* **INSTRUCTIONS TO FOLLOW**:
Answer these from the breeding thread below:
1. How many adult female platys are pregnant in gingergnome's tank?
2. After about a month, what size tank does coralbandit move the fry into?
3. What does henningc put over the colander as a lid?

* **SOURCE TEXT**:
•••
# Breeding



## gingergnome (Jun 25, 2013)

Hi, I've got a community tank with highfin platys, glowlight tetras, harlequin rasboras, a dwarf gourami and a albino bristlenose pleco. There is only one male platy but he's a happy boy and all three of the adult females are pregnant.

Up until now we've not separated the pregnant platys from the rest of the tank as we were unsure when they'd give birth and we didn't really want to distress them. However, our LFS has said that they'd buy platys from us so we're kinda thinking we'd like to start doing things properly.

What's best to do? When would we need to remove a pregnant female? And how big a tank would we need?


----------



## coralbandit (Jul 29, 2012)

A seperate tank for fry(I'd go at least 20g) and a larger tank for growing out juvi's will be the most effective.I started with a couple pair of swordtails and now trade 50-100 every month.My swords breed and birth in 40g breeders with so many plants they are almost all you see.I catch fry daily,and place them in a 30g breeder and then move them to a 75g in about a month.I use air driven sponge filters in all of these tanks.


----------



## henningc (Apr 17, 2013)

I'd go with a 20L or larger. I take a plastic pasta colander and wedge it in the tank so there is 2-3" of water in it. I place the female platy in there and put a paper plate over the top as a lid. The fry fall through the holes and once finished the female goes back to her tank. Just an FYI, use a large sponge filter, as large as you can get, and feed live baby brine shrimp. You'll thank me later.


----------
•••
* **PROVIDED DATA**:
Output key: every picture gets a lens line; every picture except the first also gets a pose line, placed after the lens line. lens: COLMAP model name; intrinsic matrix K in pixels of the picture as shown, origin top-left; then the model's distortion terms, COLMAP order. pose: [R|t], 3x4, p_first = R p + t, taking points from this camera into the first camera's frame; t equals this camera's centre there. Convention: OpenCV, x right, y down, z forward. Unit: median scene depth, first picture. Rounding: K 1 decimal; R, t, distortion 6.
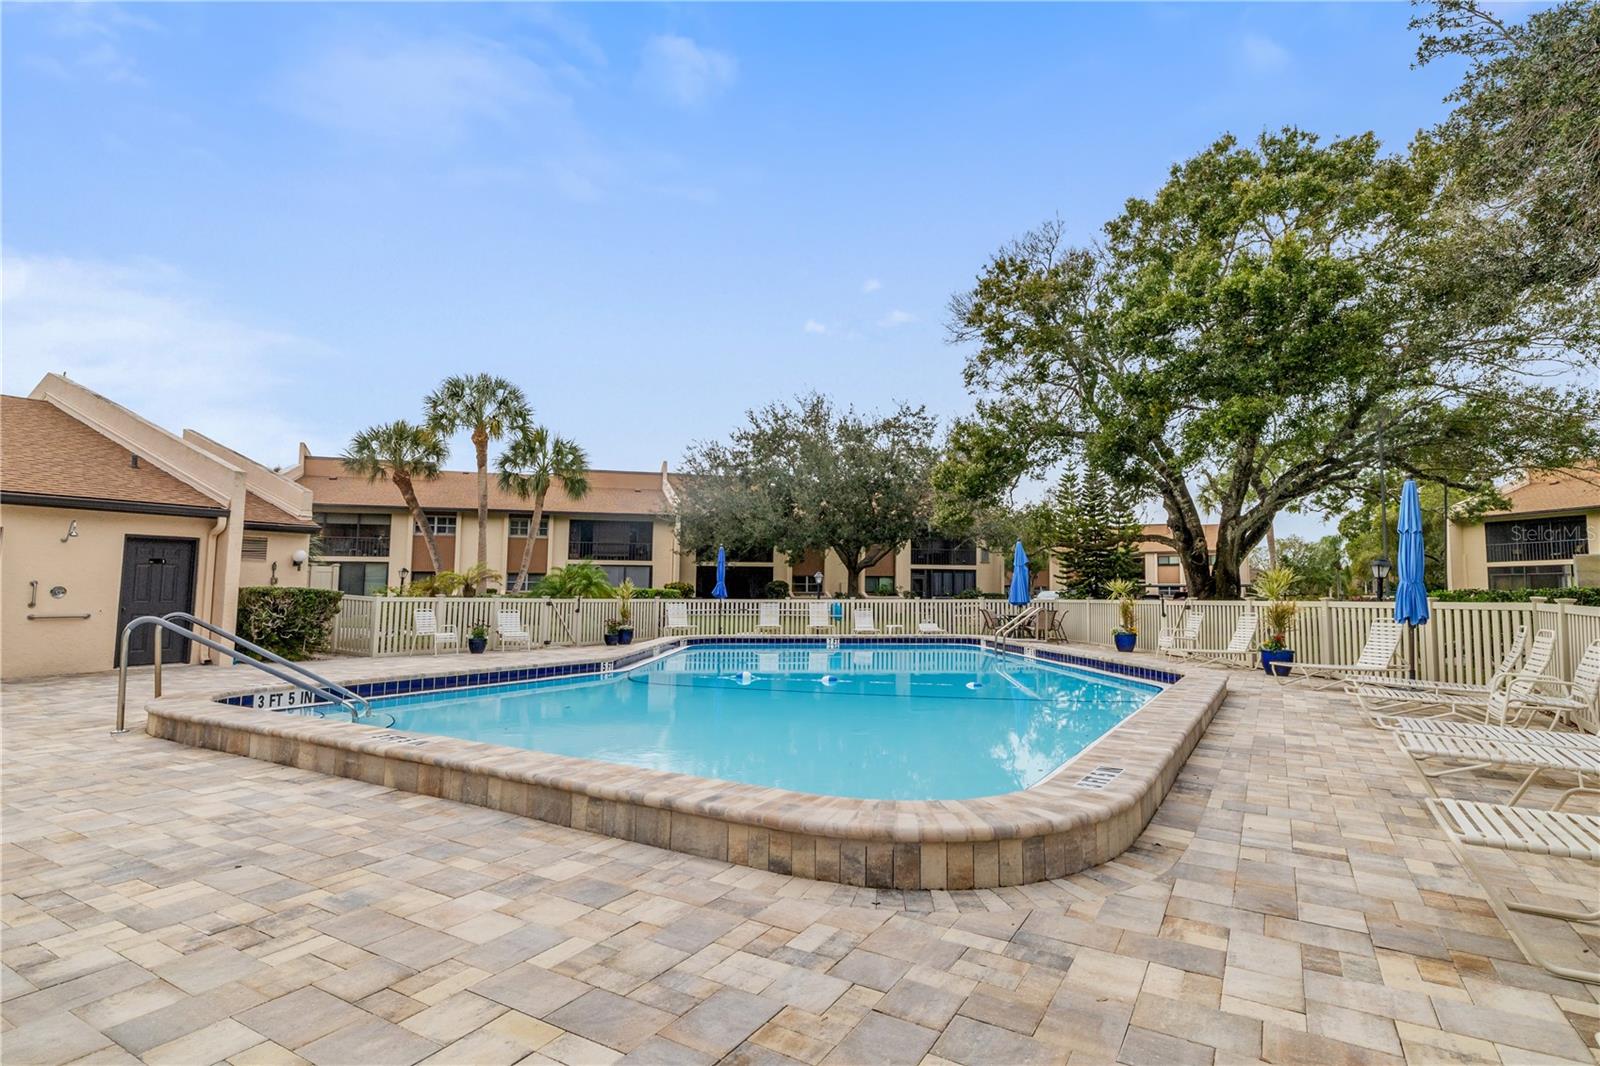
•••
* **WRITTEN RESPONSE**:
1. Three.
2. A 75-gallon tank.
3. A paper plate.